An association of Muslim confession won the auction of a chapel in a hospital in Bergamo. But the region led by the far right opposed it.

The League of Matteo Salvini, far-right co-vice-president of the Italian government, intervened to block the project to transform a chapel into a mosque in Bergamo, in the north of the country.

A Muslim association last week made the best offer at the auction of this chapel in a hospital in Bergamo, exceeding the proposal of the Romanian Orthodox Church that used it for its services.

The region is opposed

But the regional council of Lombardy, where Bergamo, headed by the League, is opposed to the sale under a law of 2004 that allows to intervene to safeguard cultural sites.

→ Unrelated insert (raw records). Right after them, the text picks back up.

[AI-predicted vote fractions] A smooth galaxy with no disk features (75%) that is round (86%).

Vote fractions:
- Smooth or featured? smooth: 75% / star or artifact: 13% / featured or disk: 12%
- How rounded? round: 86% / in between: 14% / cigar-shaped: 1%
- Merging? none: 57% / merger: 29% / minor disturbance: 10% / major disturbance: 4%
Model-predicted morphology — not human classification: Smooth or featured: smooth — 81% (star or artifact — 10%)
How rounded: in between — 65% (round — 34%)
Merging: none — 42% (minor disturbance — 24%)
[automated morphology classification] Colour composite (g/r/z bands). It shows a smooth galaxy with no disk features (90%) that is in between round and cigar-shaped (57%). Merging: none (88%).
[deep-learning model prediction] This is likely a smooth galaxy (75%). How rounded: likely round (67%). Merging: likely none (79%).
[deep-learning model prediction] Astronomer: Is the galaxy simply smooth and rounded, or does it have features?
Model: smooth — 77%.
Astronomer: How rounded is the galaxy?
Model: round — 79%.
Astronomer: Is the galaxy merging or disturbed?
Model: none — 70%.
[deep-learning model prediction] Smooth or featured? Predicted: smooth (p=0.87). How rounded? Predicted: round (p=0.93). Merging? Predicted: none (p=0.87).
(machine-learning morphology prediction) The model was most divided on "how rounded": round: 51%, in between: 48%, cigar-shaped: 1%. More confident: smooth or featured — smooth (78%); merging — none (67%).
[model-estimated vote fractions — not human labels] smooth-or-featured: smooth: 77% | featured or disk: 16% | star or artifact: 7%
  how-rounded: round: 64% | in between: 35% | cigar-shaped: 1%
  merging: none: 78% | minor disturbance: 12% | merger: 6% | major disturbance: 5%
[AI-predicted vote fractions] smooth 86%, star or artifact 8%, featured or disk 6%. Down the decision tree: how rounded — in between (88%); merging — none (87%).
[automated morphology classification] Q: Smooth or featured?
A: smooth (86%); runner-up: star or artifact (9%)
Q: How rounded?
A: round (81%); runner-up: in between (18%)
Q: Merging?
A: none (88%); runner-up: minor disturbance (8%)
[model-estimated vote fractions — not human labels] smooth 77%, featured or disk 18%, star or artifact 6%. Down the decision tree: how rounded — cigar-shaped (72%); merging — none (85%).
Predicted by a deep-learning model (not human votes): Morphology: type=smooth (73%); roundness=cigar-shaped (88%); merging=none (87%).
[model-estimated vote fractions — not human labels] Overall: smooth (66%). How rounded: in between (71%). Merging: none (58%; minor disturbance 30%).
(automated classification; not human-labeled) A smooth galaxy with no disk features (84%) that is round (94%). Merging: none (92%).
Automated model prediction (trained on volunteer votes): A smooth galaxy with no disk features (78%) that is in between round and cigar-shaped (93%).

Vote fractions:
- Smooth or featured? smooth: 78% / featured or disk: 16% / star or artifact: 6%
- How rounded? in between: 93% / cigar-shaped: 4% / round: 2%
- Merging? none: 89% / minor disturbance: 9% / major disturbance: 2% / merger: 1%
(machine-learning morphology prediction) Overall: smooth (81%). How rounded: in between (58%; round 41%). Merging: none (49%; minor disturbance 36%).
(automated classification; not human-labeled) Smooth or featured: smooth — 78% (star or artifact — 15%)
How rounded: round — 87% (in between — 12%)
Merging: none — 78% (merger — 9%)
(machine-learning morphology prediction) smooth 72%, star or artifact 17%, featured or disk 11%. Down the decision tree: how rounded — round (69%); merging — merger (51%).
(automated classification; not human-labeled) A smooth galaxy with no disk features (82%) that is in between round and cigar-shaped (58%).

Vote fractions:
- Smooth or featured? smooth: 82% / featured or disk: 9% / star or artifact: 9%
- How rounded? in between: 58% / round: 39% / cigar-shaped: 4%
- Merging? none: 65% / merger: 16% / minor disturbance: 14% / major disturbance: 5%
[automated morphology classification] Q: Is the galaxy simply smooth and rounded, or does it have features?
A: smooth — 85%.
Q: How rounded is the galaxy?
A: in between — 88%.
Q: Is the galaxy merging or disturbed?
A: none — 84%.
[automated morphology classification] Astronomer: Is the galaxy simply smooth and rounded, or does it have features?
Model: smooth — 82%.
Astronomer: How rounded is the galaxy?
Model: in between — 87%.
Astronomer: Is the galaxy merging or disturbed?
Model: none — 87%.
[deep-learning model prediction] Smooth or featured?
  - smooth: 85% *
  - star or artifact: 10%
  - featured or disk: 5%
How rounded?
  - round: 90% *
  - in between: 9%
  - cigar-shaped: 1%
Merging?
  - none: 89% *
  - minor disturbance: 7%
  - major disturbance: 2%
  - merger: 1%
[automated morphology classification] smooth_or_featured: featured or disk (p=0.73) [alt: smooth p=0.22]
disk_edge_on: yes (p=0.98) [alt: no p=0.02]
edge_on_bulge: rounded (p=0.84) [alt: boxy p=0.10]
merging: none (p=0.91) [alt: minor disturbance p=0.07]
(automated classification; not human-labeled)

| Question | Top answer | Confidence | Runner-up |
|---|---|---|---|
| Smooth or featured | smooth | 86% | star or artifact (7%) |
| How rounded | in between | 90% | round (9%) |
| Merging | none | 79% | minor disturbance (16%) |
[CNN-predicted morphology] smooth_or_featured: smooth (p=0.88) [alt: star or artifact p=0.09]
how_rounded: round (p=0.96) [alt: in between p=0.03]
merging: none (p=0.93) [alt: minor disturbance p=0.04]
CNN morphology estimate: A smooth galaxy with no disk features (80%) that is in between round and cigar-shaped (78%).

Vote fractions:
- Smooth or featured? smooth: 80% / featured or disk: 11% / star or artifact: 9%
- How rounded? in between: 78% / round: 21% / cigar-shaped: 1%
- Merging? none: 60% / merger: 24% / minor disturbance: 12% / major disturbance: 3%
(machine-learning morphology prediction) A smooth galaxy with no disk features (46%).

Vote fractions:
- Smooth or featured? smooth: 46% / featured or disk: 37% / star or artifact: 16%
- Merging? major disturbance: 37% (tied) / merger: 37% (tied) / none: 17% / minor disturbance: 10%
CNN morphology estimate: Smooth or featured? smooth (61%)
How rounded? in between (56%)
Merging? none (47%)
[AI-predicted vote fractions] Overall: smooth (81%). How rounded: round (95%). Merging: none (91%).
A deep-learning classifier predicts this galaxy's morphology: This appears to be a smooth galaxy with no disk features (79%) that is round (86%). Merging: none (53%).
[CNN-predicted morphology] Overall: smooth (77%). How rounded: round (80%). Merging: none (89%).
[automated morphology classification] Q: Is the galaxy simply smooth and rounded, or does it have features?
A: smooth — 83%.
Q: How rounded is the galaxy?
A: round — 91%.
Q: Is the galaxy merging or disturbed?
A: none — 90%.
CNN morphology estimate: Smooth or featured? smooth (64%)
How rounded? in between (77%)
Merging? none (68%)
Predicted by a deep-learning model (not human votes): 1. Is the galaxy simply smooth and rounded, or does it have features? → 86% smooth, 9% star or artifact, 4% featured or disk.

"I would never have put a church up for sale and I'm amazed that the hospital management did not understand how sensitive this issue was , " said Attilio Fontana, president of the region, on Twitter.

"However, we will exercise our right of preemption and there will be no room for an appeal," he added. It is the regional council that will therefore acquire the chapel.

The League and the myth of cultural replacement

Matteo Salvini, whose party has been governing Italy since last June as part of a coalition with five-star movement protesters, says he fears a loss of Italian culture and society under the blows of Islam.

"Centuries of history are in danger of disappearing if Islamization, which has been underestimated until now, ends up imposing itself," he said at the beginning of the year. According to population projections from the Pew Research Center, Muslims, who represented 3.7% of the Italian population in 2010, are expected to grow to 4.9% in 2020.